# What're your favourite Chanel nail polish shades? :)



## huggablesecret (Apr 21, 2007)

I have a few already, but must increase my collection


----------



## Taj (Apr 21, 2007)

Nothing beats Rouge Noir, of ccourse.  Next would be noir and then the new shade, SILVER (yes like silver plating woow ! ! !)


----------



## flowerhead (Apr 21, 2007)

My favourite is Miami Peach, which was limited edition, it's a beautiful sheer peach-coral with loads of gold glitter, I haven't been able to find anything like it. Crystal Blue is the other one I own, it's a sparkling baby blue, really pretty.


----------



## peacelover18 (Apr 21, 2007)

Vamp is the ultimate classic, but I also love Noir Ceramic and Ballerina.


----------



## Dark_Phoenix (Apr 21, 2007)

Noir Ceramic, Calyspso, and Ballerina are my favorites <3


----------



## Ernie (Apr 22, 2007)

All last summer I used Midnight Red on my feet, it's a pretty pinky/coral red. I also like Lilac Sky for my hands, great color.


----------



## ilorietta (Apr 30, 2007)

I love irresistible..the perfect red shade!


----------



## Lissa (Apr 30, 2007)

I really like Boa - a bright pink colour


----------



## xheylushx (May 1, 2007)

I only have one, black satin and I love it, only I think it makes me look like a angsty preteen which is sad because it's so pretty and smooth.


----------



## *k.a.t.e* (May 10, 2007)

Quote:

   Originally Posted by *flowerhead* 

 
_My favourite is Miami Peach, which was limited edition, it's a beautiful sheer peach-coral with loads of gold glitter, I haven't been able to find anything like it. Crystal Blue is the other one I own, it's a sparkling baby blue, really pretty._

 
I just bought Miami Peach as my first Chanel nailpolish and I love it!


----------



## Smiley Face (May 29, 2007)

Ballerina
Pink Satin
Red Dream
Givre


----------



## EmbalmerBabe (May 30, 2007)

Quote:

   Originally Posted by *flowerhead* 

 
_My favourite is Miami Peach, which was limited edition, it's a beautiful sheer peach-coral with loads of gold glitter, I haven't been able to find anything like it. Crystal Blue is the other one I own, it's a sparkling baby blue, really pretty._

 
Oh wow that sounds awesome! I have been looking for something exactly like you are describing.
I only have one Chanel Polish called COBRA which I think was LE too.
It's a dark purple.
I have a Dior polish called Turquoise Diablo which is awesome,
its a aqua blue with loads of micro glitter.


----------



## angeliquea~+ (May 30, 2007)

Quote:

   Originally Posted by *flowerhead* 

 
_My favourite is Miami Peach, which was limited edition, it's a beautiful sheer peach-coral with loads of gold glitter, I haven't been able to find anything like it. Crystal Blue is the other one I own, it's a sparkling baby blue, really pretty._

 
I've wanted Miami Peach for ages, I didn't know it was LE? Maybe I should buy it before they get rid of it then!

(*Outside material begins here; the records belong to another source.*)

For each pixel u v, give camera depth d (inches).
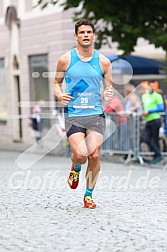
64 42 1122.7
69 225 337.1
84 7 821.2
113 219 352.8
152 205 402.3
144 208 390.3
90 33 370.0
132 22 815.7
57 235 312.2
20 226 336.5
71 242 296.2
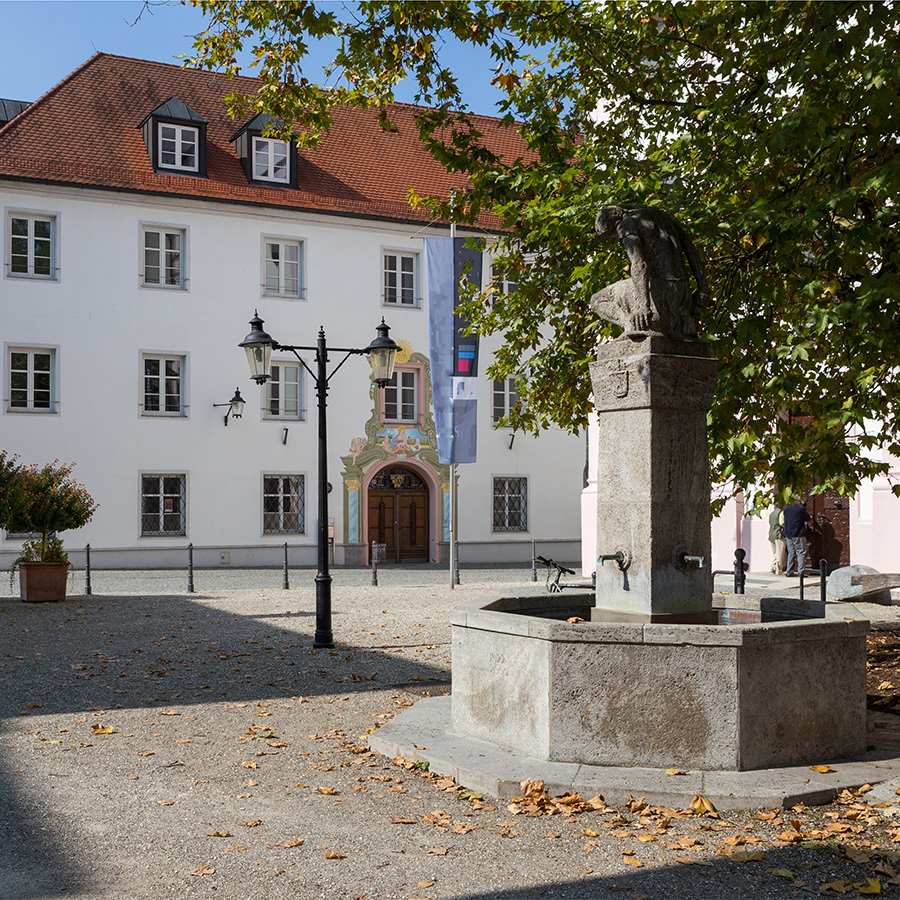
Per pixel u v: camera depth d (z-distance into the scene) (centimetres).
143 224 2905
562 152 1084
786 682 663
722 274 923
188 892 482
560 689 670
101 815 607
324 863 521
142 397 2884
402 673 1108
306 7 1002
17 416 2733
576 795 616
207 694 995
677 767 648
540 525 3450
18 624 1529
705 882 490
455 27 988
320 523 1301
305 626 1493
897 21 734
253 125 3084
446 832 570
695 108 955
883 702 851
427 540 3325
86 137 2931
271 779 688
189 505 2934
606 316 760
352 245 3181
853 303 774
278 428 3058
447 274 2138
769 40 862
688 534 720
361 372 3180
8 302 2731
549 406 1216
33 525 1859
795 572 2002
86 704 951
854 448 828
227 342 2998
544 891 480
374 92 1130
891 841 540
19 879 500
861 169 836
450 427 2136
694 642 644
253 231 3047
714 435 858
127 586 2256
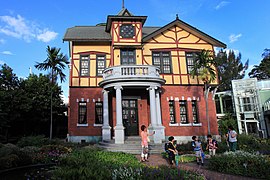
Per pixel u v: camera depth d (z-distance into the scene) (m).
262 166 7.67
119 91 15.08
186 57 19.23
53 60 19.12
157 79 15.41
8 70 21.55
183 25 19.23
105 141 15.32
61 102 25.31
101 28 21.61
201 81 18.86
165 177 5.49
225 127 21.70
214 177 7.50
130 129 17.05
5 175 8.60
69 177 5.01
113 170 5.84
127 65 15.59
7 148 10.36
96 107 17.69
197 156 9.90
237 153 9.14
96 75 17.98
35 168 9.88
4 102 18.12
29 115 22.14
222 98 28.52
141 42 18.23
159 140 14.68
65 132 26.72
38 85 23.05
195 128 17.97
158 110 16.08
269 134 21.95
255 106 23.23
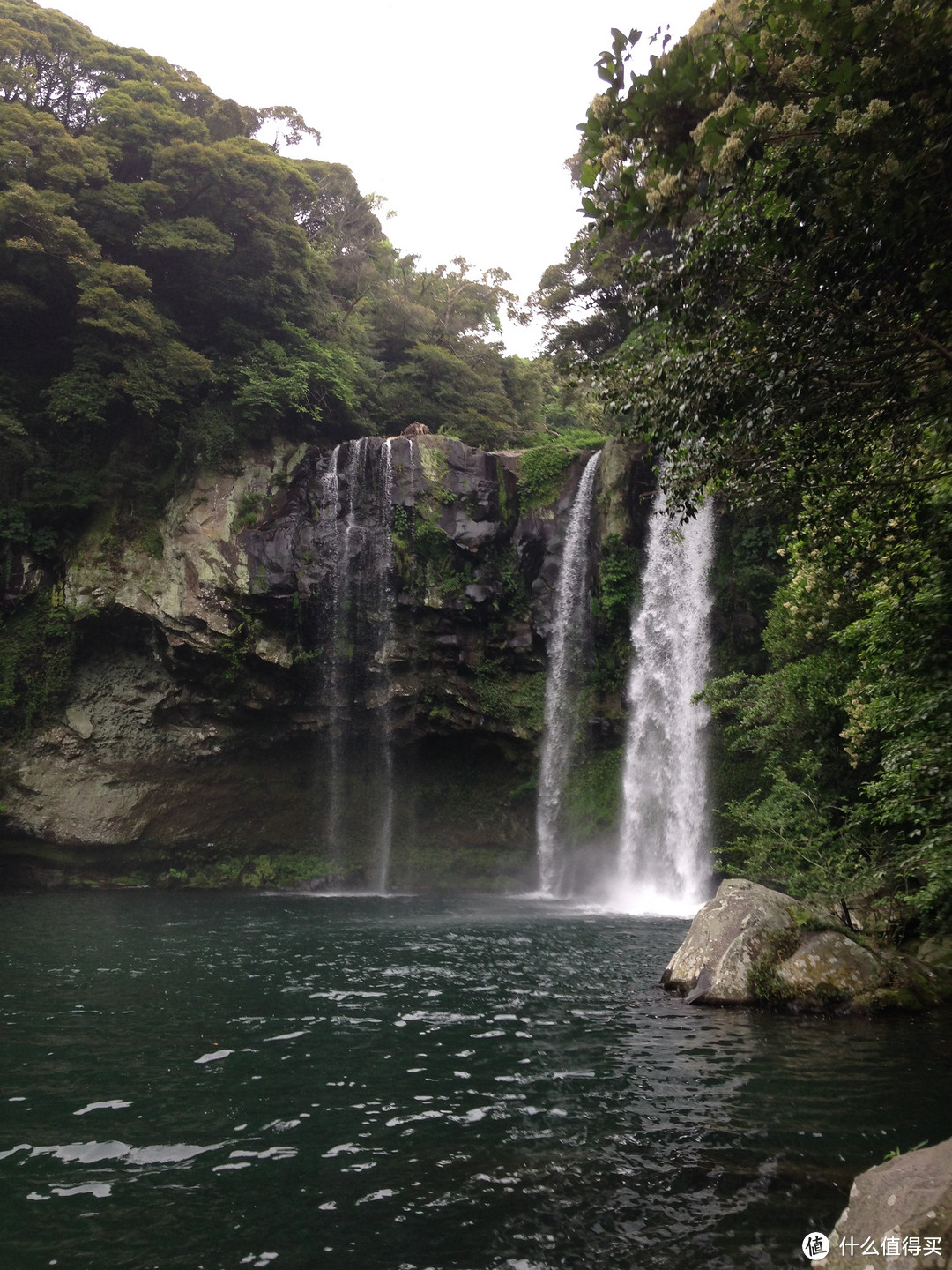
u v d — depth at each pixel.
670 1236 4.09
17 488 26.58
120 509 26.69
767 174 5.38
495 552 28.08
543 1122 5.68
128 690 26.30
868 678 9.23
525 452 29.19
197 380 27.55
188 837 26.47
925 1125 5.54
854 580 9.91
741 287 5.99
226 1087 6.40
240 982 10.67
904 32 4.79
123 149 29.27
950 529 6.95
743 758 23.91
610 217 5.86
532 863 28.00
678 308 6.22
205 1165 5.00
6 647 25.59
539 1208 4.42
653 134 5.73
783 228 5.50
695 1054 7.26
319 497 28.00
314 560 27.27
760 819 14.36
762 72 5.43
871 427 6.65
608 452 28.02
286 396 28.50
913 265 5.50
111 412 27.72
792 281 5.83
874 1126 5.54
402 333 39.94
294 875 27.47
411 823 29.14
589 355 33.28
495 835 28.75
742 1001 9.11
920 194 5.09
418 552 27.27
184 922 17.31
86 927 16.09
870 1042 7.64
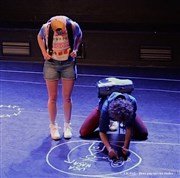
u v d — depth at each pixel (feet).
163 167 14.39
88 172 14.06
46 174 13.98
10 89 23.65
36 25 30.25
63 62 15.70
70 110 16.60
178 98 22.08
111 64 28.94
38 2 30.78
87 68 28.22
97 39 28.66
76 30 15.53
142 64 28.66
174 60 28.22
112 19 30.12
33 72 27.43
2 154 15.40
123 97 14.53
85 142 16.37
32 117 19.16
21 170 14.25
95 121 16.53
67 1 30.35
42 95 22.53
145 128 16.63
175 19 29.30
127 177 13.70
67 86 16.12
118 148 15.70
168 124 18.31
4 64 29.40
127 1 29.60
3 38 30.25
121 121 13.85
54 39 15.26
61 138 16.75
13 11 31.35
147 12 29.55
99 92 15.72
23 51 30.17
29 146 16.06
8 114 19.54
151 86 24.29
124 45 28.50
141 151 15.56
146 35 28.12
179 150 15.69
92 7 30.14
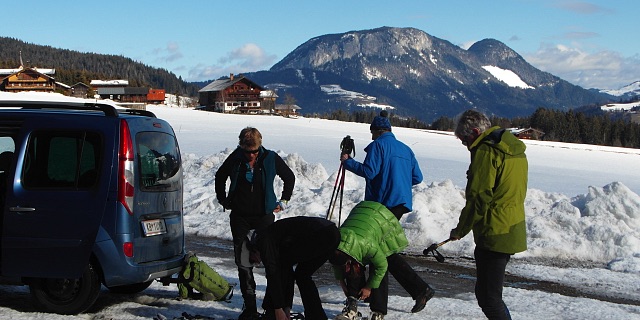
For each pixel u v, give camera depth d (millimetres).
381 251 5605
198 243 11266
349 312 5840
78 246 6055
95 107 6543
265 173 6262
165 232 6559
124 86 168375
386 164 6609
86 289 6070
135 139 6277
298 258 5293
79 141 6215
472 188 5109
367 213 5699
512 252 5094
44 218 6121
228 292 6902
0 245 6211
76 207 6082
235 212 6281
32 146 6281
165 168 6688
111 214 6027
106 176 6086
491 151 5086
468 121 5211
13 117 6379
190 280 6660
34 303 6242
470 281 8883
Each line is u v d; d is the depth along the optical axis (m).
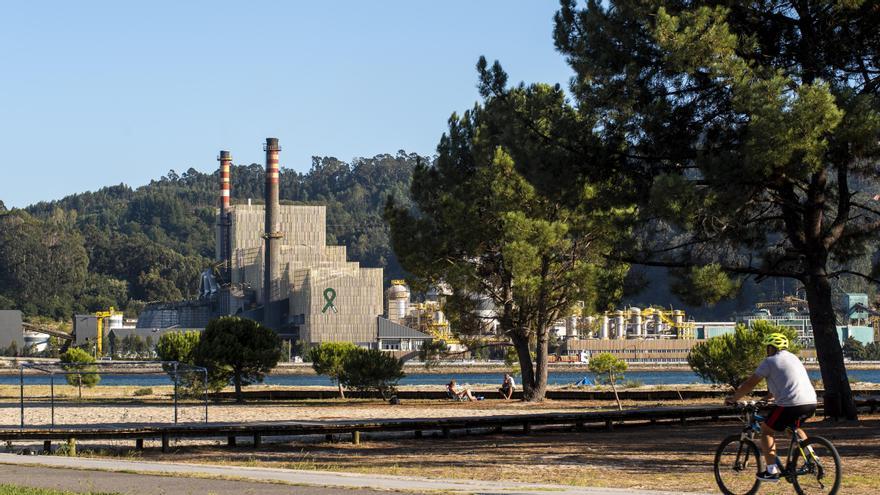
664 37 30.33
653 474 22.16
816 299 35.28
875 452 25.33
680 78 32.16
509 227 51.78
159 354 75.81
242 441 33.97
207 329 67.69
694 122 32.66
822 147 28.58
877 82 32.41
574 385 81.94
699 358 66.56
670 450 28.09
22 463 22.14
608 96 32.91
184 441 34.22
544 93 36.28
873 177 34.34
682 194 29.42
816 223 34.72
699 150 31.89
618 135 33.56
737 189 29.78
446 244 56.50
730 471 16.28
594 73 32.75
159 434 32.53
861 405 44.09
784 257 36.09
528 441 33.16
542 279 54.22
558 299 56.84
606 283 35.62
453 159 57.53
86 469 20.75
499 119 36.88
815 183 34.44
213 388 67.06
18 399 65.25
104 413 48.69
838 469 14.97
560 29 34.66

My favourite is Cashmere, its a sort of sandy colour, sorry I can't describe it much better than that, its the same as skin coloured pantyhose lol

ETA: I bought Miami Peach yesterday and the MUA there said it wasn't limited edition, so if anyone is desperate and wants a CP I can do it for them, mind you its a bit pricey here (AUD$42)


----------



## UrbanEast (Dec 9, 2008)

I love Shanghai red, and may get the other matte red whose name escapes me.


----------



## bebeflamand (Dec 15, 2008)

Tulipe noir for me, lovely color.


----------



## pinksugah (Dec 26, 2008)

Mine is Rouge Noir


----------



## Snow_White (Dec 27, 2008)

Rouge noir as well.


----------



## jenntoz (Dec 27, 2008)

Kaleidoscope!!!  I wish I had like 10 backups cause I don't ever want to run out!


----------



## star25 (Dec 27, 2008)

Current faves:
Flamingo
Lilac Sky
Marilyn
Paparazzi
Shanghai Red
Fire
Madness 

And I used to LOVE Vanity and Organdy. Still wear them on my toes in the summer time


----------



## Mookey Deelish (Dec 30, 2008)

I just bought Black Satin, and I'm loving it!


----------



## BEA2LS (Dec 30, 2008)

Quote:

   Originally Posted by *Mookey Deelish* 

 
_I just bought Black Satin, and I'm loving it!_

 
they are too expensive for my wallet 
	

	
	
		
		

		
			





 but if i were to indulge, that would def be the one.


----------



## jenniferls (Jan 13, 2009)

Kaleidoscope.  Actually it's the only Chanel nail polish I own, but I love it!


----------



## kathyp (Sep 8, 2009)

I was cleaning up my nail stuff the other day and was pleasantly surprised to see that my (small) collection of Chanel polishes has held up well, even though many are five years old or more. 

Some old favs:

Cobra (already mentioned)
Luna (Limited edition shade from long, long ago. Pretty pinky/slivery/blue; very sheer)
Cosmic Blue (late 90s)
Vertigo (Shimmery brown/red)


----------



## BEA2LS (Sep 9, 2009)

if i had extra money i might be tempted to purchase a bottle.. i love nail polishes and their colors look so pretty


----------



## Darkness (Sep 9, 2009)

Kaleidoscope's my fave too. The colour reminds me of sweet sienna pigment.


----------



## unetasse (Sep 10, 2009)

Rouge Noir. I feel extra special when I wear it


----------